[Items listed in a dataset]

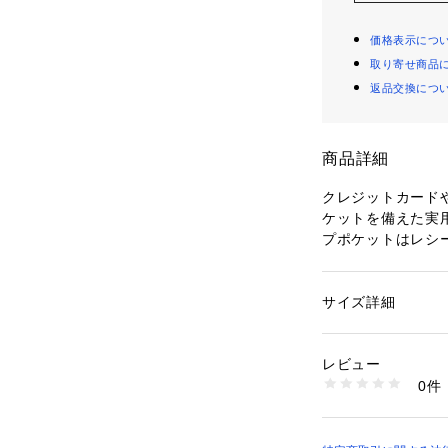
価格表示につ
取り寄せ商品
返品交換につ
商品詳細
クレジットカード
ケットを備えた実
プポケットはレシ
す。
サイズ詳細
性別：
メンズ
カテゴリー：
ファッ
ドケース
素材：マイクロ クラ
レビュー
0件
商品番号：
11008000
RL7878/587 （シ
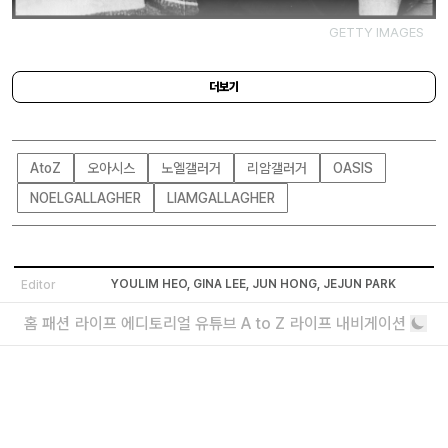
GETTY IMAGES
1991년 맨체스터, 형 노엘 갤러거와 동생 리암 갤러거를 중심으로 오아시스가 태
더보기
어났다. 가난과 폭력으로 얼룩진 집안에서 자라난 두 형제. 방 안에 틀어박혀 기타
로 세상을 견뎌내던 노엘과, 거리에서 거칠게 부딪히며 본능을 드러낸 리암. 극과
극의 성격은 늘 충돌했지만, 그 마찰 끝에서 터져 나온 음악은 세상을 흔들었다.
AtoZ
오아시스
노엘갤러거
리암갤러거
OASIS
오아시스의 전신은 ‘The Rain’. 리암이 보컬로 합류하며 밴드는 이름을 바꾸고
NOELGALLAGHER
LIAMGALLAGHER
새로운 시작을 예고했다. 당시 투어 로드 매니저로 일하던 노엘은 합류를 조건부
로 받아들였다. 곡 제작과 밴드의 방향성에 대한 절대적인 권한. 그렇게 두 형제는
충돌과 시너지를 동시에 품은 하나의 팀이 되었다. 노엘의 서정적인 멜로디와 리
YOULIM HEO, GINA LEE, JUN HONG, JEJUN PARK
Editor
암의 날선 태도, 이 불협화음 같은 조화가 오아시스라는 이름을 세상에 각인시켰
홈
패션
라이프
에디토리얼
유튜브
A to Z
라이프 내비게이션
다.
관련 기사
최신 기사
형제, 불화, 화해 그리고 음악: 오아시스의
롤러코스터
끝내 이어진 목소리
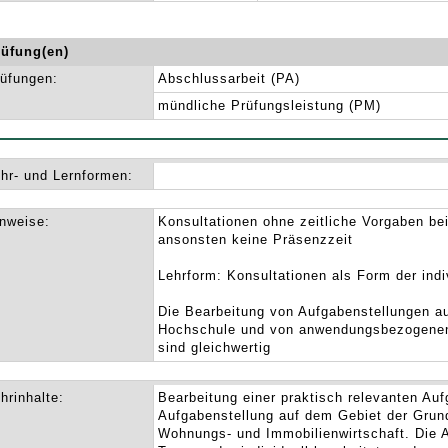
rüfung(en)
üfungen:
Abschlussarbeit (PA)
mündliche Prüfungsleistung (PM)
hr- und Lernformen:
nweise:
Konsultationen ohne zeitliche Vorgaben be
ansonsten keine Präsenzzeit
Lehrform: Konsultationen als Form der indi
Die Bearbeitung von Aufgabenstellungen au
Hochschule und von anwendungsbezogene
sind gleichwertig
hrinhalte:
Bearbeitung einer praktisch relevanten Auf
Aufgabenstellung auf dem Gebiet der Grun
Wohnungs- und Immobilienwirtschaft. Die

§ **WORK TO COMPLETE**: Give every line of the listing above as a JSON list of strings, with one string per line and no blank lines. Leave the pictures out of the answer.

§ **RESPONSE BELOW**:
[
  "価格表示につ",
  "取り寄せ商品",
  "返品交換につ",
  "商品詳細",
  "クレジットカード",
  "ケットを備えた実",
  "プポケットはレシ",
  "す。",
  "サイズ詳細",
  "性別：",
  "メンズ",
  "カテゴリー：",
  "ファッ",
  "ドケース",
  "素材：マイクロ クラ",
  "レビュー",
  "0件",
  "商品番号：",
  "11008000",
  "RL7878/587 （シ",
  "GETTY IMAGES",
  "1991년 맨체스터, 형 노엘 갤러거와 동생 리암 갤러거를 중심으로 오아시스가 태",
  "더보기",
  "어났다. 가난과 폭력으로 얼룩진 집안에서 자라난 두 형제. 방 안에 틀어박혀 기타",
  "로 세상을 견뎌내던 노엘과, 거리에서 거칠게 부딪히며 본능을 드러낸 리암. 극과",
  "극의 성격은 늘 충돌했지만, 그 마찰 끝에서 터져 나온 음악은 세상을 흔들었다.",
  "AtoZ",
  "오아시스",
  "노엘갤러거",
  "리암갤러거",
  "OASIS",
  "오아시스의 전신은 ‘The Rain’. 리암이 보컬로 합류하며 밴드는 이름을 바꾸고",
  "NOELGALLAGHER",
  "LIAMGALLAGHER",
  "새로운 시작을 예고했다. 당시 투어 로드 매니저로 일하던 노엘은 합류를 조건부",
  "로 받아들였다. 곡 제작과 밴드의 방향성에 대한 절대적인 권한. 그렇게 두 형제는",
  "충돌과 시너지를 동시에 품은 하나의 팀이 되었다. 노엘의 서정적인 멜로디와 리",
  "YOULIM HEO, GINA LEE, JUN HONG, JEJUN PARK",
  "Editor",
  "암의 날선 태도, 이 불협화음 같은 조화가 오아시스라는 이름을 세상에 각인시켰",
  "홈",
  "패션",
  "라이프",
  "에디토리얼",
  "유튜브",
  "A to Z",
  "라이프 내비게이션",
  "다.",
  "관련 기사",
  "최신 기사",
  "형제, 불화, 화해 그리고 음악: 오아시스의",
  "롤러코스터",
  "끝내 이어진 목소리",
  "rüfung(en)",
  "üfungen:",
  "Abschlussarbeit (PA)",
  "mündliche Prüfungsleistung (PM)",
  "hr- und Lernformen:",
  "nweise:",
  "Konsultationen ohne zeitliche Vorgaben be",
  "ansonsten keine Präsenzzeit",
  "Lehrform: Konsultationen als Form der indi",
  "Die Bearbeitung von Aufgabenstellungen au",
  "Hochschule und von anwendungsbezogene",
  "sind gleichwertig",
  "hrinhalte:",
  "Bearbeitung einer praktisch relevanten Auf",
  "Aufgabenstellung auf dem Gebiet der Grun",
  "Wohnungs- und Immobilienwirtschaft. Die"
]